* [EXTRACT TO READ]:

-.-.-

When delving into their latest quarter, their AUM increased from $9.09T to $9.43T, reflecting an $830M increase, as positive market movements and a $80.1Bn net inflow aided their expansion. Regarding product types, their equity portfolio grew from $4.71Tn to $4.96T, while their fixed income portfolio expanded from $2.65T to $2.69T. The multi-asset portfolio also increased from $771.8Bn to $811.93Bn, but their alternative asset portfolio contracted from $274.37Bn to $272.95Bn.
However, when looking at the sources of the portfolio expansion and the foreign exchange impact over the latest quarter, it is noticeable that there was a $-4.32Bn net outflow from their equity portfolio with a $-6.82Bn foreign exchange impact. This was primarily offset by the significant market change in the portfolio of $265.13Bn. It becomes evident that customers were flocking into fixed income during the quarter, with net inflows of $43.82Bn, but the market change offset this inflow by $-23.87Bn and a foreign exchange impact of $-4.84Bn. In total, the net inflows for the quarter were $80.16Bn, down from the prior quarter’s $103Bn, mainly driven by a $48Bn ETF inflow, with a $261.49Bn total market change, which was slightly offset by a foreign exchange impact of $-6.71Bn.
Investment advisory, administration fees, and securities revenue for the quarter were up from $3.33Bn to $3.61Bn. Still, it stagnated from the $3.69Bn in the prior year quarter due to the unfavourable impact of market beta on their AUM. Securities lending revenue increased from $160M in the second quarter of 2022 to $184M as the company benefited from higher spreads. Technology services revenue was up from $332M to $359M as they continued to experience strong demand for Aladdin. Annual Contract Value (ACV) from their technology services also expanded by 8%. At the same time, total expenses of $2.85Bn rose slightly from the $2.81Bn in the previous quarter but improved from the $2.86Bn in the same quarter of last year. Operating margins are down slightly from 43.7% in Q2 2022 to 42.5%.

-.-.-

* [DATASET CONTENT]:
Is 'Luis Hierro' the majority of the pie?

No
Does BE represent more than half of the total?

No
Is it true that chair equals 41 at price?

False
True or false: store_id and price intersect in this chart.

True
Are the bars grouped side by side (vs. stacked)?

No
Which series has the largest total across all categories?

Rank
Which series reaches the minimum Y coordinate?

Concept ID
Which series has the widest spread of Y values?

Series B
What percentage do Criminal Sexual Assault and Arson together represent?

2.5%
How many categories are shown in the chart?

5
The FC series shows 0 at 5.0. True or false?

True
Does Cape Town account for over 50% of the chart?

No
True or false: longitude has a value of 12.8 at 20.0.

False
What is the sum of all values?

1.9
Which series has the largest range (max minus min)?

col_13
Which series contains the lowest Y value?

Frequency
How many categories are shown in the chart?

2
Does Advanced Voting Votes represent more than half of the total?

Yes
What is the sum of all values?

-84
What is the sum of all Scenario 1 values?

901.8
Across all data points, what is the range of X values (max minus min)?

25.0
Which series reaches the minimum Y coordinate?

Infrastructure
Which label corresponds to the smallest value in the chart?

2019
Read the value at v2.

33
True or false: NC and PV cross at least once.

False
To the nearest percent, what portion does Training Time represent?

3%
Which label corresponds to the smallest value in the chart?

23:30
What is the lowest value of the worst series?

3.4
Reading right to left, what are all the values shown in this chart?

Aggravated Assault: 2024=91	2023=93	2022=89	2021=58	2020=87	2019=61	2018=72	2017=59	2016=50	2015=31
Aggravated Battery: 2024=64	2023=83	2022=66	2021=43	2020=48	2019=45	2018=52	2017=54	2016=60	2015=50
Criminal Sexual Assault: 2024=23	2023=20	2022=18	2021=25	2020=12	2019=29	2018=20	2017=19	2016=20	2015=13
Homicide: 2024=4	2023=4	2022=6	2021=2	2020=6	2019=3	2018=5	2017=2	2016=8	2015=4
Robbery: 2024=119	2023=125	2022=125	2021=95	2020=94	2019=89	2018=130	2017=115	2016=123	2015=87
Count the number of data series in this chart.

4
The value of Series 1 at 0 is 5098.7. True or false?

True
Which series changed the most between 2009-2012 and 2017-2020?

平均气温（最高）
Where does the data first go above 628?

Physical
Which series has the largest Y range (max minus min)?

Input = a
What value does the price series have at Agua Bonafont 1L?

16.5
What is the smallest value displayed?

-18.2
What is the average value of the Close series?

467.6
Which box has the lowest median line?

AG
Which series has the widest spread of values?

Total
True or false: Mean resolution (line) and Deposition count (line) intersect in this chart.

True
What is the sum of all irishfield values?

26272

-.-.-

* [ASSIGNED TASK 1]: According to the quarterly results text, why did investment advisory, administration fees, and securities revenue fall short of the prior year quarter? Explain in one to three sentences.
* [ASSIGNED TASK 2]: Write the next part of the quarterly results text, picking up after its last sentence.
The items have nothing to do with the quarterly results text.

* [RESULT 1]: That revenue reached $3.61Bn, which stayed below the $3.69Bn from the prior year quarter. The text says this was because market beta had a negative effect on their AUM.

* [RESULT 2]:
In non-earnings-related news, BlackRock recently filed an application with the Securities Exchange Commission (SEC) to launch a spot-Bitcoin ETF, which would track the cryptocurrency’s price. This could be instrumental in solving the current barrier of integrating cryptocurrency holdings into a portfolio due to the need for a separate account. Analysts estimate that should the filing get approved, an additional $30T worth of capital could be unlocked, providing an exciting tailwind for the asset manager.
Summary
BlackRock is well-renowned for its extensive and diversified portfolio of assets, with a constantly rising AUM. With $190Bn of net inflows in the first half of the year, and strong investment performance, the company continues to sustainably grow its portfolio organically. With revenues slightly contracting in a quarter that had high expectations, investors may have been left wanting more. However, the company, under Larry Fink, has an impressive track record, and with the market conditions turning favourable, BlackRock is well-positioned to benefit from an improving market while managing its assets efficiently to protect its investors from any adverse effects. With its estimated fair value of $782.37, the company presents a 5.7% potential upside from current levels for the bullish investor.